To evaluate the postoperative 5-year safety data, we analyzed our patient population according to the "New guide on surgical innovation for glaucoma" of the European Glaucoma Society.
Setting
Treatment and follow-up examinations were performed at Breyer Kaymak Klabe Augenchirurgie Düsseldorf, Germany.
Methods
The Preserflo Microshunt was implanted as a standalone procedure in 708 eyes of 473. We have currently analyzed the first 72 eyes with a follow-up of 5 years. During surgery, mitomycin C (MMC) -soaked sponges with MMC concentrations of 0.02% were applied under the sub-tenon layer for 2 minutes. We regularly monitored intraocular pressure (IOP), the number of postoperative medications, visual acuity, visual field defects as well as complications and postoperative interventions.
Results
Microhyphaema occurred in 21% and visible hyphaema in 8% of the observed eyes up to one week after the surgery. Only 3% of our patients had clinical hypotony with an IOP <6 mmHg up to 3 months. Choroidal detachment was observed in 12% of eyes 1 week and in 2% up to 3 months after surgery. 3% of the eyes still had a flat anterior chamber after 1 week. More than 60% of phakic eyes developed a visible cataract after 1 to 2 years.

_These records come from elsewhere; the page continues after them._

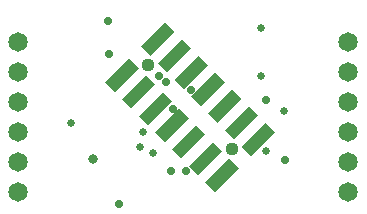
<source format=gbr>
G04 EAGLE Gerber X2 export*
%TF.Part,Single*%
%TF.FileFunction,Soldermask,Bot,1*%
%TF.FilePolarity,Negative*%
%TF.GenerationSoftware,Autodesk,EAGLE,9.0.1*%
%TF.CreationDate,2018-09-06T19:24:28Z*%
G75*
%MOMM*%
%FSLAX34Y34*%
%LPD*%
%AMOC8*
5,1,8,0,0,1.08239X$1,22.5*%
G01*
%ADD10C,1.651000*%
%ADD11R,1.127000X2.877000*%
%ADD12C,1.127000*%
%ADD13C,0.731000*%
%ADD14C,0.681000*%
%ADD15C,0.831000*%


D10*
X82550Y244458D03*
X82550Y219058D03*
X82550Y193658D03*
X82550Y168258D03*
X82550Y142858D03*
X82550Y117458D03*
X361950Y117458D03*
X361950Y142858D03*
X361950Y168258D03*
X361950Y193658D03*
X361950Y219058D03*
X361950Y244458D03*
D11*
G36*
X291518Y176534D02*
X299487Y168565D01*
X279144Y148222D01*
X271175Y156191D01*
X291518Y176534D01*
G37*
G36*
X277376Y190676D02*
X285345Y182707D01*
X265002Y162364D01*
X257033Y170333D01*
X277376Y190676D01*
G37*
G36*
X261113Y146129D02*
X269082Y138160D01*
X248739Y117817D01*
X240770Y125786D01*
X261113Y146129D01*
G37*
G36*
X246970Y160271D02*
X254939Y152302D01*
X234596Y131959D01*
X226627Y139928D01*
X246970Y160271D01*
G37*
G36*
X232828Y174413D02*
X240797Y166444D01*
X220454Y146101D01*
X212485Y154070D01*
X232828Y174413D01*
G37*
G36*
X263234Y204819D02*
X271203Y196850D01*
X250860Y176507D01*
X242891Y184476D01*
X263234Y204819D01*
G37*
G36*
X218686Y188555D02*
X226655Y180586D01*
X206312Y160243D01*
X198343Y168212D01*
X218686Y188555D01*
G37*
G36*
X249092Y218961D02*
X257061Y210992D01*
X236718Y190649D01*
X228749Y198618D01*
X249092Y218961D01*
G37*
G36*
X192170Y174385D02*
X184201Y182354D01*
X204544Y202697D01*
X212513Y194728D01*
X192170Y174385D01*
G37*
G36*
X222576Y204791D02*
X214607Y212760D01*
X234950Y233103D01*
X242919Y225134D01*
X222576Y204791D01*
G37*
G36*
X190402Y216839D02*
X198371Y208870D01*
X178028Y188527D01*
X170059Y196496D01*
X190402Y216839D01*
G37*
G36*
X220808Y247245D02*
X228777Y239276D01*
X208434Y218933D01*
X200465Y226902D01*
X220808Y247245D01*
G37*
G36*
X176260Y230982D02*
X184229Y223013D01*
X163886Y202670D01*
X155917Y210639D01*
X176260Y230982D01*
G37*
G36*
X206665Y261387D02*
X214634Y253418D01*
X194291Y233075D01*
X186322Y241044D01*
X206665Y261387D01*
G37*
D12*
X263057Y154247D03*
X192347Y224957D03*
D13*
X212952Y188368D03*
X228600Y204470D03*
D14*
X292100Y152400D03*
X288290Y215900D03*
X288290Y256540D03*
D13*
X201930Y215900D03*
X292100Y195580D03*
X207279Y210551D03*
X224790Y135194D03*
D14*
X307340Y186690D03*
D13*
X212090Y135194D03*
D14*
X196850Y151130D03*
D13*
X158750Y262890D03*
X159126Y234724D03*
X167640Y107950D03*
D14*
X187960Y168378D03*
D13*
X308610Y144780D03*
D14*
X127000Y176530D03*
X185434Y156210D03*
D15*
X146050Y146050D03*
M02*

</source>
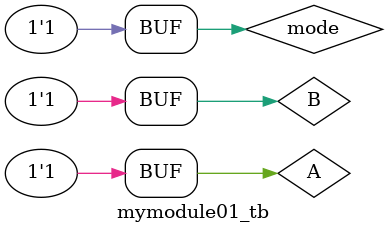
<source format=v>
`timescale 1ns / 1ps


module mymodule01_tb;

	// Inputs
	reg A;
	reg B;
	reg mode;

	// Outputs
	wire [0:2] O;

	// Instantiate the Unit Under Test (UUT)
	mymodule01 uut (
		.O(O), 
		.A(A), 
		.B(B), 
		.mode(mode)
	);

	initial begin
		// Initialize Inputs
		A = 0;
		B = 0;
		mode = 0;

		// Wait 100 ns for global reset to finish
		#20;
        
		// Add stimulus here

		A=0;
		B=1;
		mode=0;
		#40;
		
		A=1;
		B=0;
		mode=0;
		#60;
		
		A=1;
		B=1;
		mode=0;
		#80;
		
		A=0;
		B=0;
		mode=1;
		#100;
		
		A=0;
		B=1;
		mode=1;
		#120;
		
		A=1;
		B=0;
		mode=1;
		#140;
		
		A=1;
		B=1;
		mode=1;
		#160;

	end
      	initial begin
	$monitor("A=%d, B=%d , mode=%d , Sum/Diff=%d, Carry/Borrow",A,B,mode,O[0],O[2]);
   end

endmodule


</source>
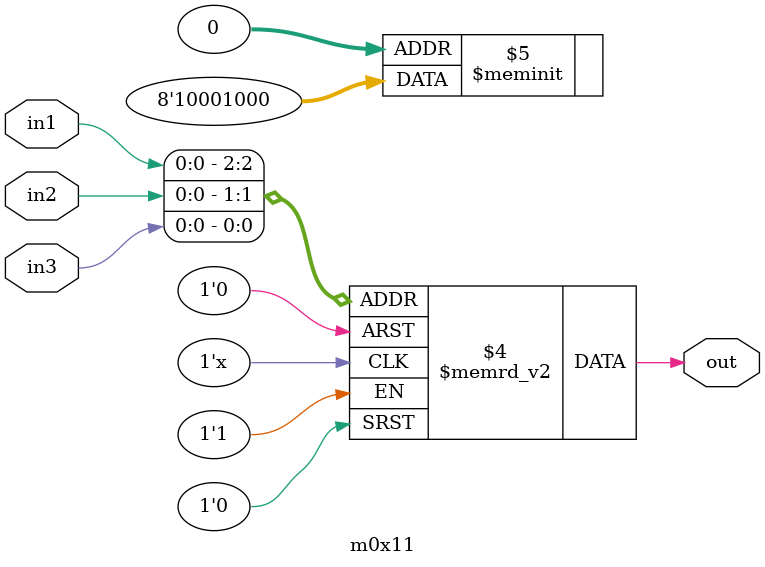
<source format=v>
module m0x11(output out, input in1, in2, in3);

   always @(in1, in2, in3)
     begin
        case({in1, in2, in3})
          3'b000: {out} = 1'b0;
          3'b001: {out} = 1'b0;
          3'b010: {out} = 1'b0;
          3'b011: {out} = 1'b1;
          3'b100: {out} = 1'b0;
          3'b101: {out} = 1'b0;
          3'b110: {out} = 1'b0;
          3'b111: {out} = 1'b1;
        endcase // case ({in1, in2, in3})
     end // always @ (in1, in2, in3)

endmodule // m0x11
</source>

Due to the use of a low local dose of 0.02% MMC during surgery in our first patients, we observed a high frequency of bleb revision of 34% and 54% required a postoperative treatment with MMC. The use of 0.04% MMC during surgery reduces these rates by a factor of around 3.5 and 2 respectively.
Conclusions
The PreserFlo MicroShunt shows a very effective reduction of intraocular pressure. The number of complications is significantly lower compared to trabeculectomy. After 2 years no more complications were observed.